É uma manta. Uma manta de cores sombrias que guardamos na gaveta das preciosidades herdadas das nossas mães e avós. Manta de fios entretecidos de dor e solidão, abuso, velhice e inocência.
Nos dias que sucedem às noites, num tempo esbatido, movem-se figuras de rosto indefinido, como a boneca de trapos.
E é este ritmo que confere ao conto uma dimensão arcaica, juntamente com os seus temas eternos. São poucos os sinais que nos permitem determinar os nossos dias como o cenário temporal da narração. Sem eles, de que século se tratará?
O nervosismo, a aceleração e a dramatização dos tempos modernos não chegam a estas paisagens.

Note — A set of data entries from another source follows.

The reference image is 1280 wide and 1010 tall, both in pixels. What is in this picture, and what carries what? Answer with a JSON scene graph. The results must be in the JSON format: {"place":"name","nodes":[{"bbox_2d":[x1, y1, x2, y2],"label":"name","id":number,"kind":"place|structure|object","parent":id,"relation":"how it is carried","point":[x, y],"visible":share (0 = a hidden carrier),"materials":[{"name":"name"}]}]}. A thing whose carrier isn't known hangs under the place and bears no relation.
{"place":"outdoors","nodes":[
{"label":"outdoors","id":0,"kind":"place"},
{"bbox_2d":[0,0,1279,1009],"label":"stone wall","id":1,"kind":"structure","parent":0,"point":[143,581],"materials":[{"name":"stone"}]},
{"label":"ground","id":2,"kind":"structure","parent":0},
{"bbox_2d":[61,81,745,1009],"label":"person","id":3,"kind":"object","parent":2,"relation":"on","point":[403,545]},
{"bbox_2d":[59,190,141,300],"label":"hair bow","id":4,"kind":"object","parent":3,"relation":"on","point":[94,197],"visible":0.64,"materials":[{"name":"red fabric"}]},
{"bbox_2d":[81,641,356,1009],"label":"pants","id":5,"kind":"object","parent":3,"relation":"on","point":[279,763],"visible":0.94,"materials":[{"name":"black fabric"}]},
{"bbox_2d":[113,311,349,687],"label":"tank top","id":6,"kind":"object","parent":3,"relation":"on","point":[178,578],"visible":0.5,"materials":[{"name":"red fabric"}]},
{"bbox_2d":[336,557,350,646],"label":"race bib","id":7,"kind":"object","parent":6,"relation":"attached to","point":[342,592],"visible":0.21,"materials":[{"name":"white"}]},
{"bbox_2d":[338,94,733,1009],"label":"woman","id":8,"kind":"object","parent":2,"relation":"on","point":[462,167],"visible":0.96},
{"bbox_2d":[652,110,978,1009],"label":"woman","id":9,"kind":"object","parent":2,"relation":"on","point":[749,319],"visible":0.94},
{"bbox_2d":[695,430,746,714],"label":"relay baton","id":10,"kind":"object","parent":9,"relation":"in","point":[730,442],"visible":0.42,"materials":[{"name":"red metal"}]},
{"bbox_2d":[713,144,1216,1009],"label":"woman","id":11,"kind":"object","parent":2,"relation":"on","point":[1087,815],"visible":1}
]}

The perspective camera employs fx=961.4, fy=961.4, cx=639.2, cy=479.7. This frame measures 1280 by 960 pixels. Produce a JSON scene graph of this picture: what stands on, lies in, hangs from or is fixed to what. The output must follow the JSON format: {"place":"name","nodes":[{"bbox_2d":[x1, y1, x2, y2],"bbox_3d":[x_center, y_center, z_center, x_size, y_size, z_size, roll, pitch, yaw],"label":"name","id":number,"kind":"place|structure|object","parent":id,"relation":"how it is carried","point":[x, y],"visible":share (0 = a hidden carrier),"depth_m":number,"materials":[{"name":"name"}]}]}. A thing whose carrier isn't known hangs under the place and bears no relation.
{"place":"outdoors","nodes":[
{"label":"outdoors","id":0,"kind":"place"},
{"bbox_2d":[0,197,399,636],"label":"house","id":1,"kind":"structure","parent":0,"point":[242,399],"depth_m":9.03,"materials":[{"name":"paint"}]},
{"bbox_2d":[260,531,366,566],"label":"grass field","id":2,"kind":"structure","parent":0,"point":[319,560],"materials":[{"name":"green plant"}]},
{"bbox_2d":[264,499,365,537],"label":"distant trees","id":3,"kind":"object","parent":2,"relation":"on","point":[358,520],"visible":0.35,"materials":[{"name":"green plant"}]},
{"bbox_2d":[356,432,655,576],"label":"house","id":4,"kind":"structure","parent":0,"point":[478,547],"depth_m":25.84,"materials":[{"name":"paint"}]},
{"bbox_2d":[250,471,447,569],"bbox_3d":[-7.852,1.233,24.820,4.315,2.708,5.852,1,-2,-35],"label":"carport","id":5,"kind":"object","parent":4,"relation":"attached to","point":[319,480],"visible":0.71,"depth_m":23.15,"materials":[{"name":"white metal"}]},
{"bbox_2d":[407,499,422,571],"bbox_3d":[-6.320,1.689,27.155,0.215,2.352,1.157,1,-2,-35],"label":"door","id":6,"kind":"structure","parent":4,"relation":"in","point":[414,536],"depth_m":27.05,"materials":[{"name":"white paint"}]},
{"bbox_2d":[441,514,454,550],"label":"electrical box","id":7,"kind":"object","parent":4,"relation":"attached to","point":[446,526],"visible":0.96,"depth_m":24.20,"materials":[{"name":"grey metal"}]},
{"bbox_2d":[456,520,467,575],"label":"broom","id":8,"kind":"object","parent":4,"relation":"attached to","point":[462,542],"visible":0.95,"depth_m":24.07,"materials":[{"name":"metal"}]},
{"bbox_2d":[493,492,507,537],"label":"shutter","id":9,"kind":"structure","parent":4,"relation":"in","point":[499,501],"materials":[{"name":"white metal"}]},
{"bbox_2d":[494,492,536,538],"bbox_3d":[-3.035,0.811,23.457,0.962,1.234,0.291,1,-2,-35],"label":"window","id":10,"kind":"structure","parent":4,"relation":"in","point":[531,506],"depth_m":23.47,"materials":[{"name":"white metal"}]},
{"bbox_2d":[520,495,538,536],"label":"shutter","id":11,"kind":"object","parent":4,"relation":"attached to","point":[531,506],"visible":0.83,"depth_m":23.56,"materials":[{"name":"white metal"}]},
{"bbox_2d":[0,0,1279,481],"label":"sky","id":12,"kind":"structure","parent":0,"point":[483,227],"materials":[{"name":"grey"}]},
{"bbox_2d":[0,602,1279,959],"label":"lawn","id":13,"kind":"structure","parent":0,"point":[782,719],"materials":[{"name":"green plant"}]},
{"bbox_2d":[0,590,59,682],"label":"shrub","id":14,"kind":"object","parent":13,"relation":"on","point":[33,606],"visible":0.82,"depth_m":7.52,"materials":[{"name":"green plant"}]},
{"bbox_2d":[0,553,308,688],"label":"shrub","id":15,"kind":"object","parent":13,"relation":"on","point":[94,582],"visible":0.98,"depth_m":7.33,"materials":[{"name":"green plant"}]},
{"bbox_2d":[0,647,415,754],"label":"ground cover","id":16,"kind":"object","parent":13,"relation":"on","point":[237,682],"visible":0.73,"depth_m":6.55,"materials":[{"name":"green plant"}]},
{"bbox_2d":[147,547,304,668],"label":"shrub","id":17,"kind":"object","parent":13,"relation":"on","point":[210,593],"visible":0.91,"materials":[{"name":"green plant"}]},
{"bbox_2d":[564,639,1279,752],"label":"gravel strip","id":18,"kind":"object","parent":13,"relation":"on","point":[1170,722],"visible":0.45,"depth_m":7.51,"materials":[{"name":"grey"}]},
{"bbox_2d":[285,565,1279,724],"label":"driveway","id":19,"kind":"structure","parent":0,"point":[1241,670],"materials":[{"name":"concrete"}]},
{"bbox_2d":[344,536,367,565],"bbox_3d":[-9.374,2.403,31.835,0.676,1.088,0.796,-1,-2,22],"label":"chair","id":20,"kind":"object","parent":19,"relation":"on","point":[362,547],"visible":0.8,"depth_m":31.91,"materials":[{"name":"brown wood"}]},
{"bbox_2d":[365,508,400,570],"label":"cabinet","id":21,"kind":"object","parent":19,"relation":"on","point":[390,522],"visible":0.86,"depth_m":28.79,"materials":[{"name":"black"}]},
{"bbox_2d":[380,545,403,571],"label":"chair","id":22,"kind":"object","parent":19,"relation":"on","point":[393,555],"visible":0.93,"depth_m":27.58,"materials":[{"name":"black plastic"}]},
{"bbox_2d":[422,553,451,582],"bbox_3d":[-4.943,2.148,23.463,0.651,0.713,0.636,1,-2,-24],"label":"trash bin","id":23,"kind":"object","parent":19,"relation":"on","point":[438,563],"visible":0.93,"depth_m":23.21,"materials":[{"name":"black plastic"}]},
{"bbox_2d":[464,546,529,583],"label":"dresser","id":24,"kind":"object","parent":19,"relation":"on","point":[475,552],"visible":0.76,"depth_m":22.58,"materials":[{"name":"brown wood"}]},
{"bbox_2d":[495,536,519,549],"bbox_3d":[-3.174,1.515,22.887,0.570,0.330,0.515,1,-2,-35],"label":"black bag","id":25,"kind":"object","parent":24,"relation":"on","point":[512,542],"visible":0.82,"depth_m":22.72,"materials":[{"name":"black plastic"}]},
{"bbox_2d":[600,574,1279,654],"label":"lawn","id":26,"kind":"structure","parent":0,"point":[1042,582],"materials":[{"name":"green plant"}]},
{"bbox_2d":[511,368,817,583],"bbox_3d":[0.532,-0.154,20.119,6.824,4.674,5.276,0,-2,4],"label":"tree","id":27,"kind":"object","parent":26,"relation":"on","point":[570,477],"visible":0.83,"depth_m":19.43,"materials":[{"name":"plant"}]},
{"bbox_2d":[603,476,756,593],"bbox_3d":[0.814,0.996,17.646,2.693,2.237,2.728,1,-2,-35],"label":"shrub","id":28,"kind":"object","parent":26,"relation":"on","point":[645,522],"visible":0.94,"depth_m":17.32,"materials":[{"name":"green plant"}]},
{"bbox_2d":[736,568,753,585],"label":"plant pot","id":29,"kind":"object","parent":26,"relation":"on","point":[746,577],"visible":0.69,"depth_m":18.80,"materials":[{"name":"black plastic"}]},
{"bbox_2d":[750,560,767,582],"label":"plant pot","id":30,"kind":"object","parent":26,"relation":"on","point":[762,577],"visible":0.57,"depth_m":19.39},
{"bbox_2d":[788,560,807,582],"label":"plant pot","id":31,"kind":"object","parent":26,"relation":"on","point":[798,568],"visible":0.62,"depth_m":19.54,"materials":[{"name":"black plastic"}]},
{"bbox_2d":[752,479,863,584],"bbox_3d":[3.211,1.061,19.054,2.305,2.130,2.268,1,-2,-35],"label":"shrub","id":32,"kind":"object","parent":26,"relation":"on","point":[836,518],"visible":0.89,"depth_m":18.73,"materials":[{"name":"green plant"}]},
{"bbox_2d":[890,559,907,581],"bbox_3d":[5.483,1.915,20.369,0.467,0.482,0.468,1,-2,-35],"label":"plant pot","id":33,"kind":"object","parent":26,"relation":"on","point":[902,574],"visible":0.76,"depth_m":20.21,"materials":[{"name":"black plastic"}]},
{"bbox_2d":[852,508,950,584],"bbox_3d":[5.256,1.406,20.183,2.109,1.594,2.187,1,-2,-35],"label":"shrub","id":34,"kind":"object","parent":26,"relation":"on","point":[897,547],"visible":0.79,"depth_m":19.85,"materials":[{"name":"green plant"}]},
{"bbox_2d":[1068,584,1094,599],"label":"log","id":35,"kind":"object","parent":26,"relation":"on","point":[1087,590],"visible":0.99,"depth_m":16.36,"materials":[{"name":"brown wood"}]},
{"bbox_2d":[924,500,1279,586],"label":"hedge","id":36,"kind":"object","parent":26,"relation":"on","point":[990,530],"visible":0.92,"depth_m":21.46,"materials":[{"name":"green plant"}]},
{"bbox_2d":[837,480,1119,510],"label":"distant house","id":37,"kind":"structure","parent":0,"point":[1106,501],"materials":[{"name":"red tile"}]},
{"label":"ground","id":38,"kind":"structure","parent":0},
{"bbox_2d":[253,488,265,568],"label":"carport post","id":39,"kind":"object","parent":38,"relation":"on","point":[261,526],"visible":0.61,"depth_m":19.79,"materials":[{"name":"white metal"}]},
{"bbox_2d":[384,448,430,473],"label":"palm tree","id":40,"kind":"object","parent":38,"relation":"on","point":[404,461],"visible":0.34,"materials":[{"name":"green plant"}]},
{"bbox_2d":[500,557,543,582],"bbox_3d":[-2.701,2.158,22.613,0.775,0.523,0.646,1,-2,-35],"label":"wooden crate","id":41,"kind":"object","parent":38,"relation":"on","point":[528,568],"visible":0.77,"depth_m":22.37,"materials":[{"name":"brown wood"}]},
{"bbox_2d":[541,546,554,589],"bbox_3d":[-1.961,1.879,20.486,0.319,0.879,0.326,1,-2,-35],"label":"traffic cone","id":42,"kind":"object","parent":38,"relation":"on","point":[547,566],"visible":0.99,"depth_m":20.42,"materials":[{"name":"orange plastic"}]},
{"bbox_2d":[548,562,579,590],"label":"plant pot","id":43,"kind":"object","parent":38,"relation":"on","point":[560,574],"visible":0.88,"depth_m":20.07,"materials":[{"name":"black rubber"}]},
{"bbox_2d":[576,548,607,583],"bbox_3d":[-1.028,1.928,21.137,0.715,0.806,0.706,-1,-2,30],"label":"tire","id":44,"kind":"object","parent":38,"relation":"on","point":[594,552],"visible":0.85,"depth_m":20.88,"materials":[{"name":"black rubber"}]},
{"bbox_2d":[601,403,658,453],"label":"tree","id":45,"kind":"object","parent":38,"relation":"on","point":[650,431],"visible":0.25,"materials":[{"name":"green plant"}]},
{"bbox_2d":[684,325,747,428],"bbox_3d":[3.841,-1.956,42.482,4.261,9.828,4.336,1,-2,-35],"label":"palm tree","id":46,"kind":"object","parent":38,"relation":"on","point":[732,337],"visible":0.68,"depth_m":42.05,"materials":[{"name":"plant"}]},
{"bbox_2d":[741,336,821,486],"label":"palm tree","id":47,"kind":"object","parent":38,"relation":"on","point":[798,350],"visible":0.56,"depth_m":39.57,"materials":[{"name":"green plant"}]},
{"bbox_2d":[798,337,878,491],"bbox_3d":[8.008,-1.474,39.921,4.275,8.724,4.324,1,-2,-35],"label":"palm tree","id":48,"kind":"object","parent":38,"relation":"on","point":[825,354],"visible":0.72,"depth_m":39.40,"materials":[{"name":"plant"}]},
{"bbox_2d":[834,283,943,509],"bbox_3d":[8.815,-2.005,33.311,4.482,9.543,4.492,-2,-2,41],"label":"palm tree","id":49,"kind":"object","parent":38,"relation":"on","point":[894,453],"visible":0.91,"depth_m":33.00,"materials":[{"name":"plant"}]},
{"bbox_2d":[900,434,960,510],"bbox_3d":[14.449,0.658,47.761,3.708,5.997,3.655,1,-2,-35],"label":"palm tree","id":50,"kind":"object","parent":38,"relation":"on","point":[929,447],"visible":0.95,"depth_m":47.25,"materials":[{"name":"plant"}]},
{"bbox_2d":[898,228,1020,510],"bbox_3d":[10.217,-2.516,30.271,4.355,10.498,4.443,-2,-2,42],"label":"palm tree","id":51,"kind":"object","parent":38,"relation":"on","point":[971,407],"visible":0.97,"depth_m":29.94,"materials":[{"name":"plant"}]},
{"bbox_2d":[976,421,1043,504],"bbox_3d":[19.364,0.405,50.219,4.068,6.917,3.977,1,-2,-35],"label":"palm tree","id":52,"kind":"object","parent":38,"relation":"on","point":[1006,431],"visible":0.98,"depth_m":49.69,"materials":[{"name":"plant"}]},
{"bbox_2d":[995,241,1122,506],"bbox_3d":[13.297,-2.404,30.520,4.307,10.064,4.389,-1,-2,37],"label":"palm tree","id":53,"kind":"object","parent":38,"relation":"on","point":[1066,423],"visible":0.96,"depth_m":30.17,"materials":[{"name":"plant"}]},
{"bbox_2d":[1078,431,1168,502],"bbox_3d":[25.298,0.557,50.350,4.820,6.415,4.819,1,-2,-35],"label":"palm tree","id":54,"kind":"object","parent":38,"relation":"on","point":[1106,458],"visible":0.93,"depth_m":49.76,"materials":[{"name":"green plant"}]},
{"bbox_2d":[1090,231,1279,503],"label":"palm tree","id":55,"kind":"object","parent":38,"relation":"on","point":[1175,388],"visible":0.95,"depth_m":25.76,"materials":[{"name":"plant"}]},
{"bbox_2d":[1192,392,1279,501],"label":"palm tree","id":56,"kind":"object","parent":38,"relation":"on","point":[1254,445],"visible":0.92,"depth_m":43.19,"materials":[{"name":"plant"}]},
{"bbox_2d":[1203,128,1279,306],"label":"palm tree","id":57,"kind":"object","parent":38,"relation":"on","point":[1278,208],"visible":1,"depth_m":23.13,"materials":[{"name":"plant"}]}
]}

São igualmente ténues os sinais para uma localização concreta no espaço. Embora se reconheça o Portugal rural de sempre, ele aparece pintado ao de leve, com poucas pinceladas, quase esboçado.
A ausência do espaço e do tempo caracterizam o mito. Assim reconhecemos aquilo que está a ser contado como parte de nós, parte da nossa herança cultural. Precisamos que nos contem este conto uma e outra vez. Até que a solidão já não seja associada à velhice, nem a inocência ao abuso, nem a dor ao abandono.